Что-то липкое и неприятное растекалось по выступающим костяшкам, но пальцы свело судорогой, я не хотел, чтобы Мира видела меня таким, но она зачем-то послушалась меня и открыла. Она спокойно встретила мой взгляд, в её тёплых, всегда тёплых глазах не было теперь и слезинки, но болезненно вспухшие они не желали отступать. Я видел в её взгляде – укор и ожидание предательства, и понимал, что у меня нет такой власти − переубедить, уверить в обратном, нет силы − открыть ответную обиду. Слова испарились, выветрились, улетучились, но я так ничего и не сказал Мире в то утро.

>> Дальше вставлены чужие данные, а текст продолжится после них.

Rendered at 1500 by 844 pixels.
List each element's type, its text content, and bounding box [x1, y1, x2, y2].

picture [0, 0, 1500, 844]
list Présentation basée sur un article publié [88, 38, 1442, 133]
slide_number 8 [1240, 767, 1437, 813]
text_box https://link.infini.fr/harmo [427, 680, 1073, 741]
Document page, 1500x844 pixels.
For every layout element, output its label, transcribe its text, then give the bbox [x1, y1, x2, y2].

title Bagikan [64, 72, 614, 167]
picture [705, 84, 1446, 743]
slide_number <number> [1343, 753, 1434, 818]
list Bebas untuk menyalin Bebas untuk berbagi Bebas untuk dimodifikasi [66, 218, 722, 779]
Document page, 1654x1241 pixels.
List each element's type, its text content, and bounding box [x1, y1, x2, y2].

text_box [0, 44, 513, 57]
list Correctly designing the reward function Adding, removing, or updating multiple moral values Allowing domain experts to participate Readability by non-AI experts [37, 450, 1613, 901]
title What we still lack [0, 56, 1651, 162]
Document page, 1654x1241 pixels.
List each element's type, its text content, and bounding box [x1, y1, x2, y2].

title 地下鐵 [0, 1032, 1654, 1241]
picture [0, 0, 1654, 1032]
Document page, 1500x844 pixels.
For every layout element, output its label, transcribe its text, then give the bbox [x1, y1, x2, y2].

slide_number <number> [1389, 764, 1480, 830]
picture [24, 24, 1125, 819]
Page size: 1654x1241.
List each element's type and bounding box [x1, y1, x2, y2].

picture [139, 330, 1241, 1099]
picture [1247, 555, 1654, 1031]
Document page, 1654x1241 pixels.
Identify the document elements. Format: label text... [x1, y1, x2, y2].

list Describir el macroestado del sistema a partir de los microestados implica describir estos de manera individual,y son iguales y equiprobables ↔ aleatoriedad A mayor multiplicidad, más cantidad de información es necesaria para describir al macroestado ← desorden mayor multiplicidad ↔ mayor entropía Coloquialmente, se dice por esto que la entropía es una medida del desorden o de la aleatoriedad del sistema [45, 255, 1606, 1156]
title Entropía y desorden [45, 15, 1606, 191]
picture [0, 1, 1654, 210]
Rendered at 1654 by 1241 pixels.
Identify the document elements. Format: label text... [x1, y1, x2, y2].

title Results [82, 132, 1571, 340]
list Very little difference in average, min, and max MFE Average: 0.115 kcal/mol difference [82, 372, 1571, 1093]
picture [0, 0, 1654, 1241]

− Одевайся, я отвезу тебя домой, − всё, что было выговорено мной, нами обоими в воздух, который сжимал нас в единое пространство. Между нами снова было привычное молчание, километры дороги под бесшумными колесами автомобиля, разноцветный и постылый пейзаж за стеклом, в котором прятала взгляд сестра и всё стремительней приближающий в нашу реальность брошенный вчера дом.
Мира, не сказав мне ни слова, вышла из машины: она обхватила свои плечи руками, будто мёрзла по-настоящему и неспешно направилась в дом, низко опустив голову и неуверенно ступая по сухой земле. Она аккуратно растаптывала идеальную гравиевую дорожку, на самом деле стаптывая меня самого в огородную грязь. Я загнал машину в гараж и продолжал оставаться за рулём не для того, чтобы всё обдумать, а просто для того, чтобы сбежать.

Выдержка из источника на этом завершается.